By analyzing existing cross correlation between Scepter Holdings and BioAdaptives, you can compare the effects of market volatilities on Scepter Holdings and BioAdaptives and check how they will diversify away market risk if combined in the same portfolio for a given time horizon. You can also utilize pair trading strategies of matching a long position in Scepter Holdings with a short position of BioAdaptives. Check out your portfolio center. Please also check ongoing floating volatility patterns of Scepter Holdings and BioAdaptives.

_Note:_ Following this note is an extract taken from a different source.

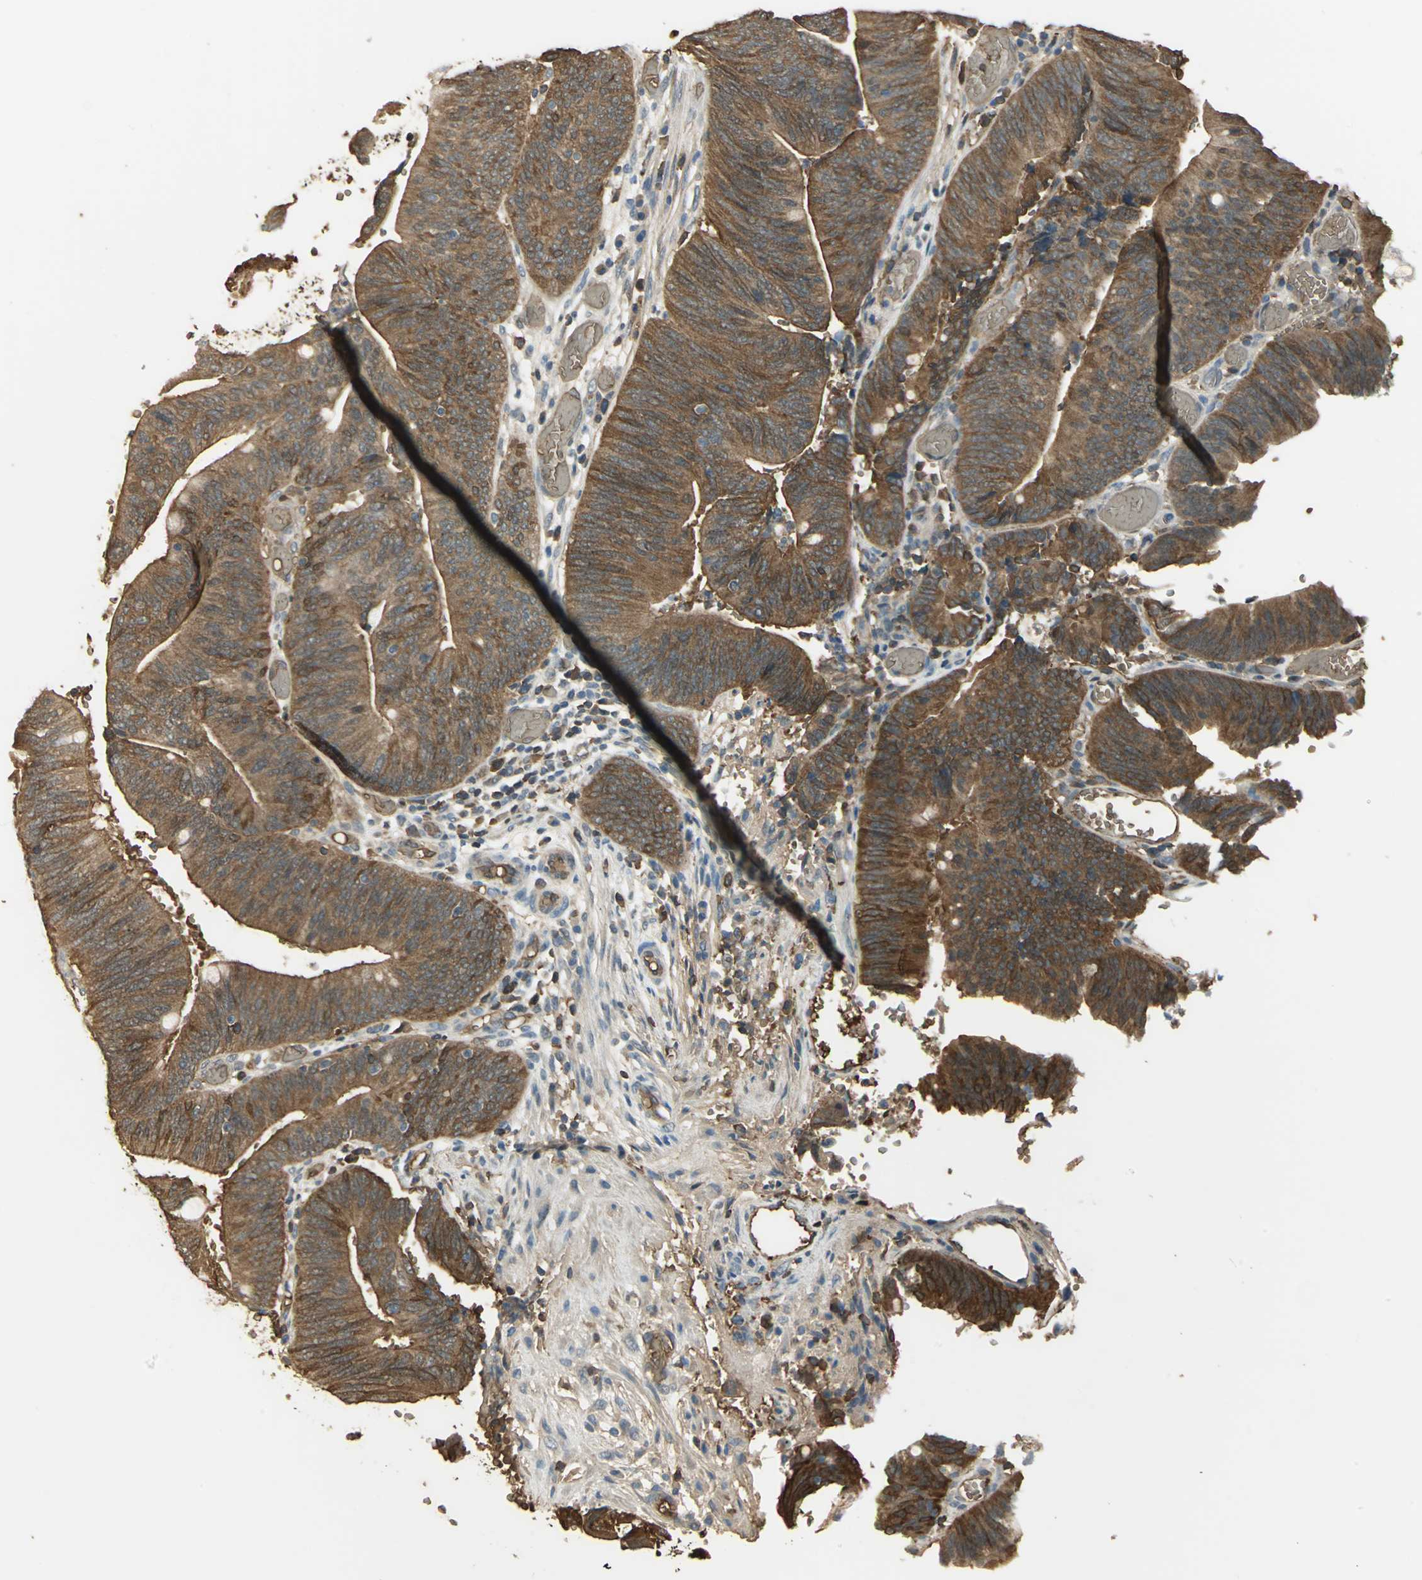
{"staining": {"intensity": "moderate", "quantity": ">75%", "location": "cytoplasmic/membranous,nuclear"}, "tissue": "colorectal cancer", "cell_type": "Tumor cells", "image_type": "cancer", "snomed": [{"axis": "morphology", "description": "Adenocarcinoma, NOS"}, {"axis": "topography", "description": "Rectum"}], "caption": "The photomicrograph exhibits immunohistochemical staining of colorectal adenocarcinoma. There is moderate cytoplasmic/membranous and nuclear expression is seen in about >75% of tumor cells. Using DAB (brown) and hematoxylin (blue) stains, captured at high magnification using brightfield microscopy.", "gene": "DDAH1", "patient": {"sex": "female", "age": 66}}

Diversification Opportunities for Scepter Holdings and BioAdaptives
-0.22 | Correlation Coefficient |
Very good diversification
The 3 months correlation between Scepter and BioAdaptives is -0.22. Overlapping area represents the amount of risk that can be diversified away by holding Scepter Holdings and BioAdaptives in the same portfolio, assuming nothing else is changed. The correlation between historical prices or returns on BioAdaptives and Scepter Holdings is a relative statistical measure of the degree to which these equity instruments tend to move together. The correlation coefficient measures the extent to which returns on Scepter Holdings are associated (or correlated) with BioAdaptives. Values of the correlation coefficient range from -1 to +1, where. The correlation of zero (0) is possible when the price movement of BioAdaptives has no effect on the direction of Scepter Holdings i.e., Scepter Holdings and BioAdaptives go up and down completely randomly.

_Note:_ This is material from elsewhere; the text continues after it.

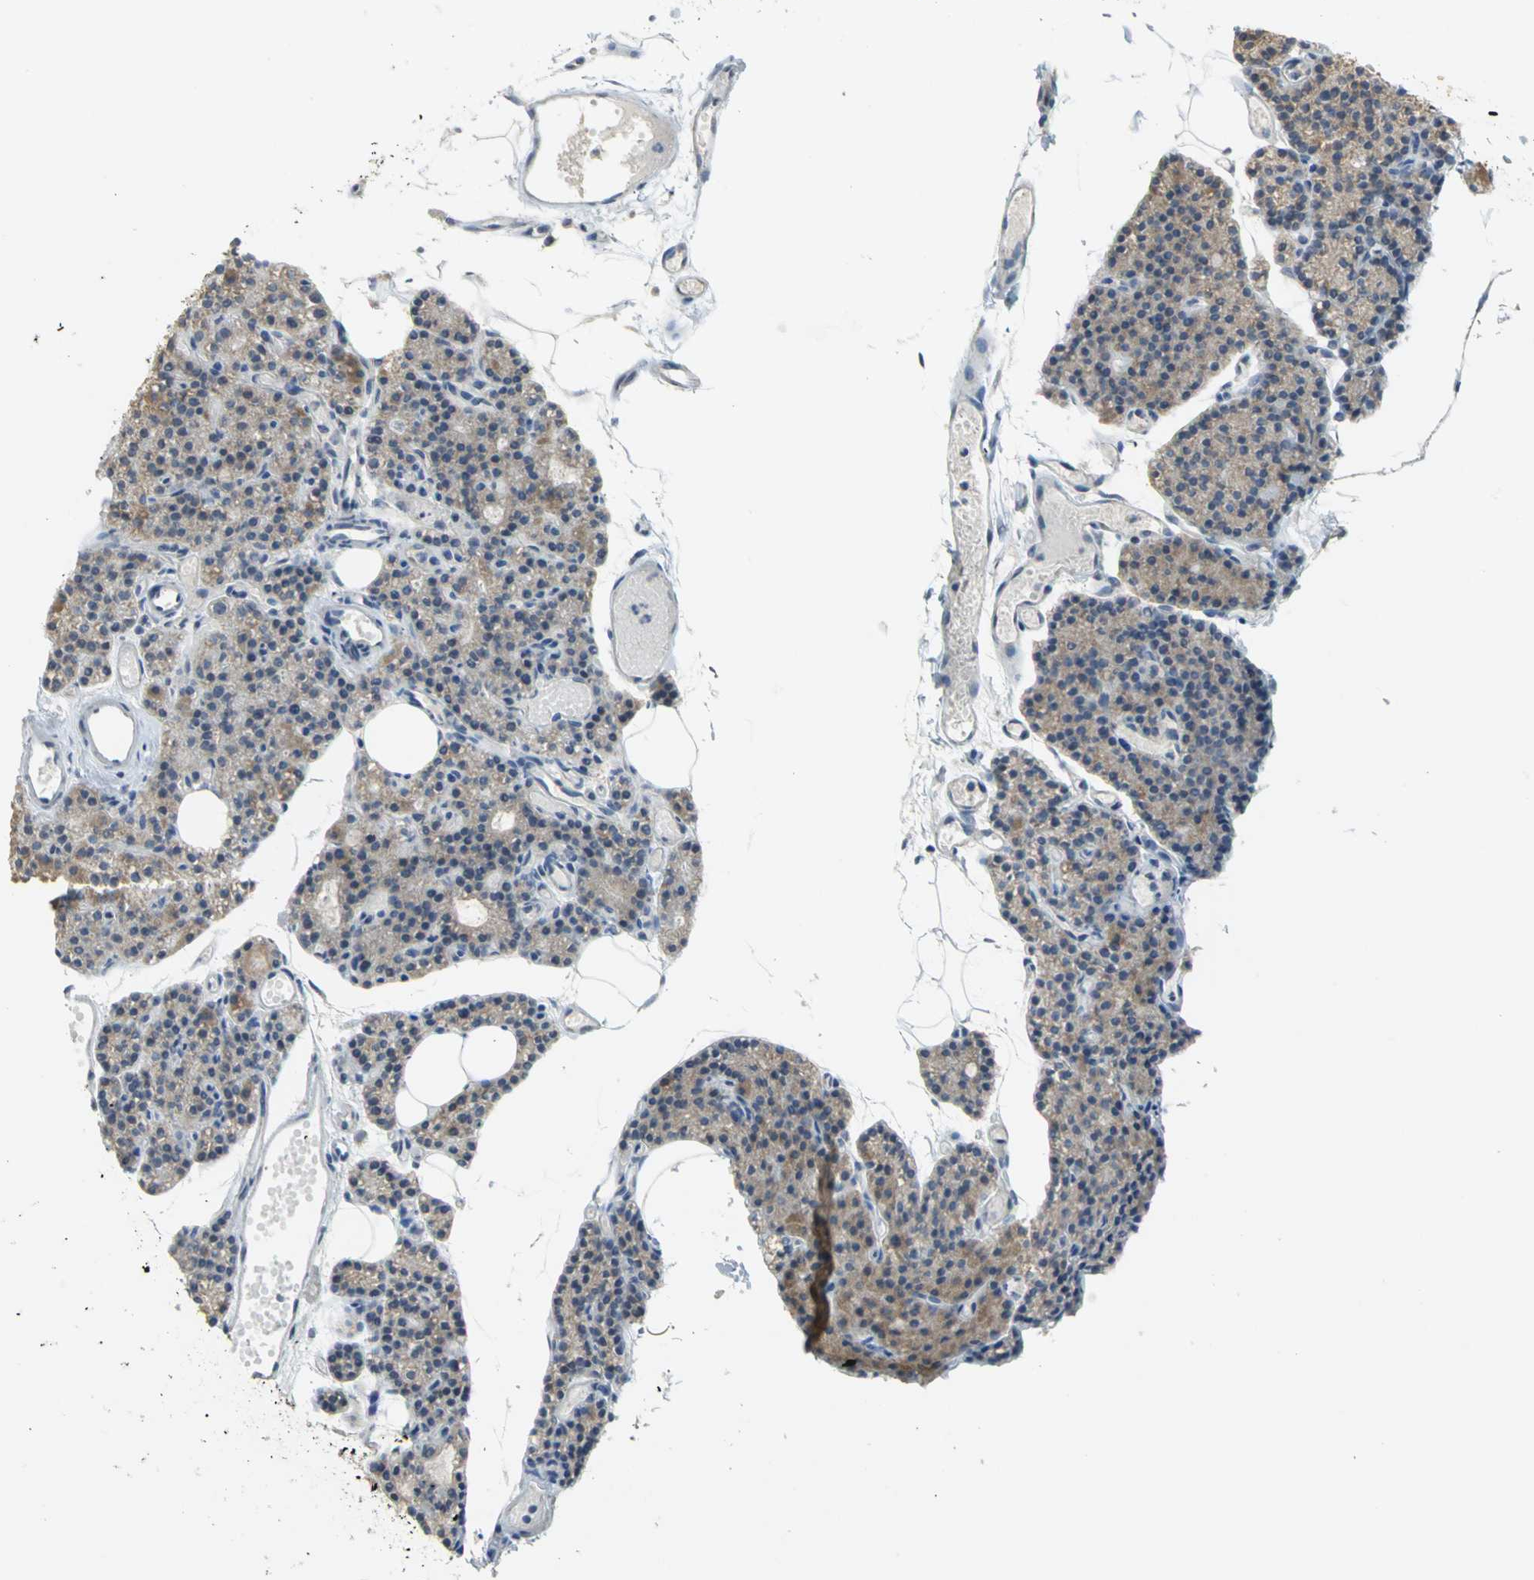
{"staining": {"intensity": "weak", "quantity": ">75%", "location": "cytoplasmic/membranous"}, "tissue": "parathyroid gland", "cell_type": "Glandular cells", "image_type": "normal", "snomed": [{"axis": "morphology", "description": "Normal tissue, NOS"}, {"axis": "topography", "description": "Parathyroid gland"}], "caption": "Immunohistochemical staining of benign parathyroid gland demonstrates >75% levels of weak cytoplasmic/membranous protein expression in approximately >75% of glandular cells.", "gene": "HTR1F", "patient": {"sex": "female", "age": 60}}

Pair Corralation between Scepter Holdings and BioAdaptives
Given the investment horizon of 90 days Scepter Holdings is expected to generate 5.02 times less return on investment than BioAdaptives. But when comparing it to its historical volatility, Scepter Holdings is 4.68 times less risky than BioAdaptives. It trades about 0.1 of its potential returns per unit of risk. BioAdaptives is currently generating about 0.11 of returns per unit of risk over similar time horizon. If you would invest 0.05 in BioAdaptives on September 2, 2024 and sell it today you would earn a total of 7.95 from holding BioAdaptives or generate 15900.0% return on investment over 90 days.

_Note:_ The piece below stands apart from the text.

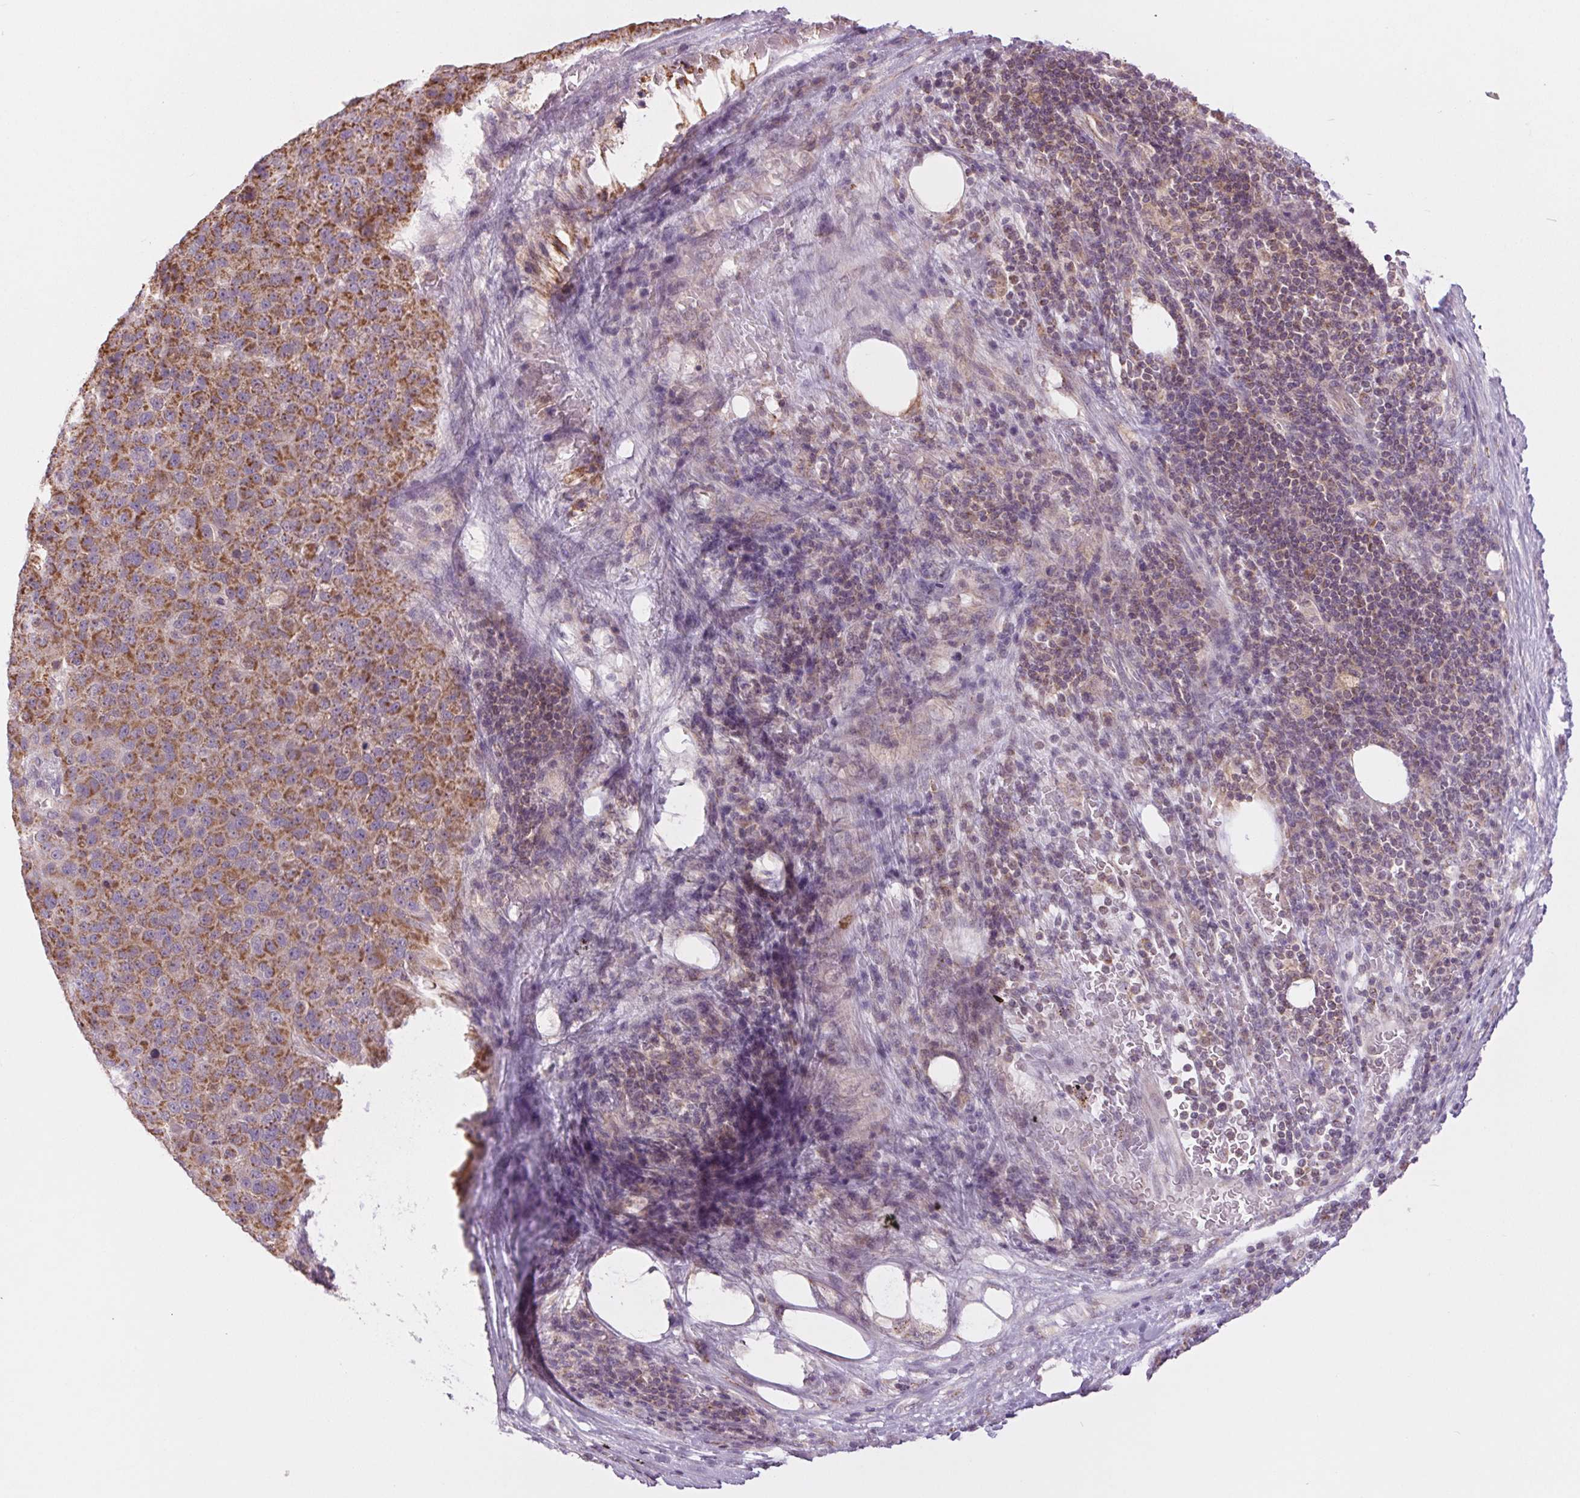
{"staining": {"intensity": "moderate", "quantity": ">75%", "location": "cytoplasmic/membranous"}, "tissue": "pancreatic cancer", "cell_type": "Tumor cells", "image_type": "cancer", "snomed": [{"axis": "morphology", "description": "Adenocarcinoma, NOS"}, {"axis": "topography", "description": "Pancreas"}], "caption": "Protein expression analysis of human pancreatic cancer reveals moderate cytoplasmic/membranous expression in approximately >75% of tumor cells. (IHC, brightfield microscopy, high magnification).", "gene": "MAP3K5", "patient": {"sex": "female", "age": 61}}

Time Period | 3 Months [change] |
Direction | Moves Against |
Strength | Insignificant |
Accuracy | 99.21% |
Values | Daily Returns |
Scepter Holdings vs. BioAdaptives
Performance |
Timeline |
Scepter Holdings |
BioAdaptives |
Scepter Holdings and BioAdaptives Volatility Contrast
Predicted Return Density |
Returns |
Pair Trading with Scepter Holdings and BioAdaptives
The main advantage of trading using opposite Scepter Holdings and BioAdaptives positions is that it hedges away some unsystematic risk. Because of two separate transactions, even if Scepter Holdings position performs unexpectedly, BioAdaptives can make up some of the losses. Pair trading also minimizes risk from directional movements in the market. For example, if an entire industry or sector drops because of unexpected headlines, the short position in BioAdaptives will offset losses from the drop in BioAdaptives' long position.Scepter Holdings vs. Qed Connect | Scepter Holdings vs. Nates Food Co | Scepter Holdings vs. Sharing Services Global | Scepter Holdings vs. Stryve Foods |
Check out your portfolio center.Note that this page's information should be used as a complementary analysis to find the right mix of equity instruments to add to your existing portfolios or create a brand new portfolio. You can also try the Alpha Finder module to use alpha and beta coefficients to find investment opportunities after accounting for the risk.